—No puedo aceptarla —objeté—. Soy un aberrante. No nos permiten tener esta clase de cosas.
—Da lo mismo —dijo—. Es tuya.
Más adelante, se la regalé a Cassia y ella me regaló su retal de seda verde. Yo sabía que algún día me lo arrebatarían. Sabía que no podría conservarlo. Por eso, la última vez que bajamos de la Loma, me detuve para atarlo a un árbol. Con rapidez, para que ella no se diera cuenta.
Me gusta imaginarlo en la cima de la Loma, expuesto al viento y la lluvia.
Porque, al final, no siempre podemos decidir con qué nos quedamos. Solo podemos decidir cómo desprendernos de ello.
Cassia.
Pensaba en ella cuando he visto la nieve. Pensaba: «Podríamos subir ahí. Aunque se derritiera toda. Nos sentaríamos a escribir palabras en la tierra todavía húmeda. Podríamos hacerlo, si no te hubieras marchado».
«Aunque —he recordado— no eres tú la que se ha ido. Sino yo.»
Una bota aparece al borde de la tumba. Sé a quién pertenece por las muescas del borde de la suela, un método que algunos señuelos utilizan para llevar la cuenta del tiempo que han sobrevivido. Nadie más tiene tantas muescas, tantos días contados.
—No estás muerto —observa Vick.
—No —digo mientras salgo del hoyo. Escupo tierra y cojo la pala.
Vick cava junto a mí. Ninguno de los dos habla de los muertos que no podremos enterrar hoy. Los que trataban de alcanzar la nieve.
Oigo a los señuelos en el pueblo, hablando a gritos.
—Aquí hay otros tres muertos —nos informan, y se quedan callados cuando miran hacia la meseta.
Ni uno solo de los señuelos que han subido regresará. Me sorprendo deseando lo imposible, que al menos hayan saciado su sed antes del ataque aéreo. Que tuvieran la boca llena de nieve limpia y fría al morir.
Cassia
Xander, aquí, delante de mí. Pelo rubio, ojos azules, una sonrisa tan cálida que no puedo evitar acercarme a él incluso antes de que el funcionario nos haya dado permiso para tocarnos.
—Cassia —susurra él, y tampoco espera. Me atrae hacia sí y nos fundimos en un abrazo. Ni tan siquiera evito enterrar la cara en su pecho, en su ropa, que huele a mi hogar y a él.
—Te he echado de menos —añade, y su voz retumba por encima de mi cabeza.
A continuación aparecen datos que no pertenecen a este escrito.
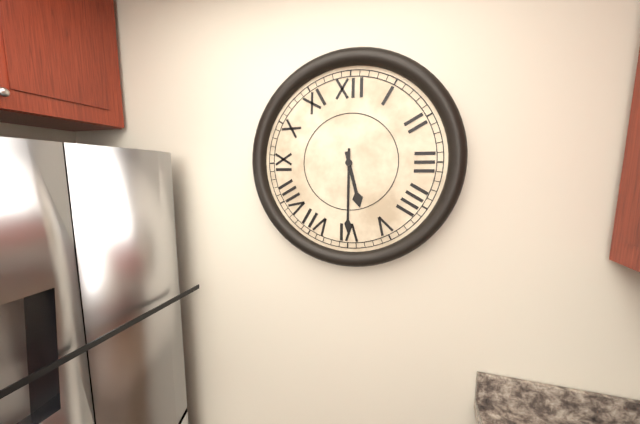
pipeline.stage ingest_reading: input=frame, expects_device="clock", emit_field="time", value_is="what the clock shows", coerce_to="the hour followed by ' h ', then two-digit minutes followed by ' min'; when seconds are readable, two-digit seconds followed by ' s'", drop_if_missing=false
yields 5 h 30 min
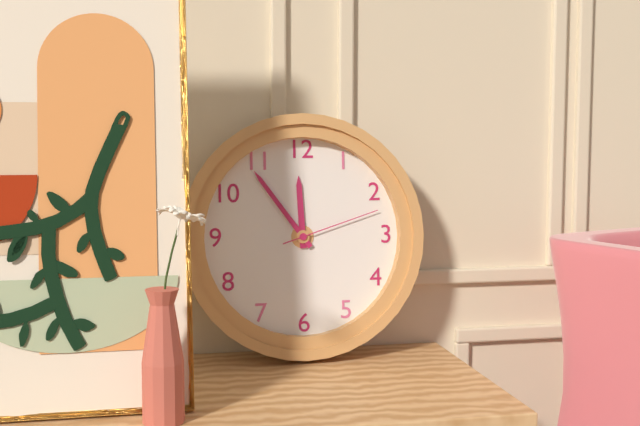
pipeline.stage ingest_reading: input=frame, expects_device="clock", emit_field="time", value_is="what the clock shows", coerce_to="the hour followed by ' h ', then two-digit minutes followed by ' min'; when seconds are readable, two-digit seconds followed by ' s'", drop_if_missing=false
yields 11 h 54 min 12 s
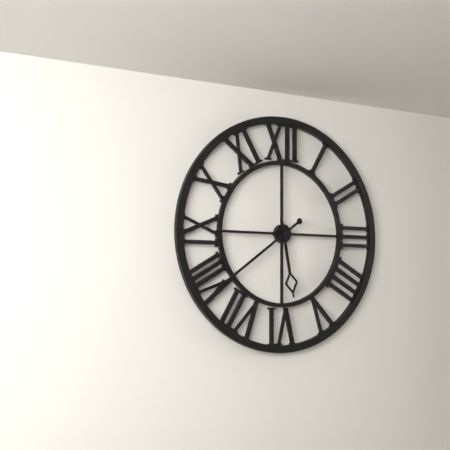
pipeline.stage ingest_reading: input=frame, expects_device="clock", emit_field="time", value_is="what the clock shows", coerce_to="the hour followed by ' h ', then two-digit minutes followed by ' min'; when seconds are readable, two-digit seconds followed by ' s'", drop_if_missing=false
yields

Parece más grave. Y él, más fuerte.
Estar juntos es una sensación tan maravillosa que me echo hacia atrás, le cojo la cara entre las manos, se la acerco a la mía y lo beso en la mejilla, peligrosamente cerca de la boca. Cuando me separo, los dos tenemos lágrimas en los ojos. Ver a Xander lloroso es tan poco habitual que se me corta la respiración.
—Yo más —digo, y me pregunto cuánta parte de mi dolor se debe a que también lo he perdido a él.
El funcionario sonríe. A nuestro reencuentro no le falta de nada. Se retira un poco, con discreción, para darnos espacio, y escribe unas líneas en su terminal portátil. Probablemente, algo parecido a: «Ambos individuos han tenido una reacción apropiada al verse».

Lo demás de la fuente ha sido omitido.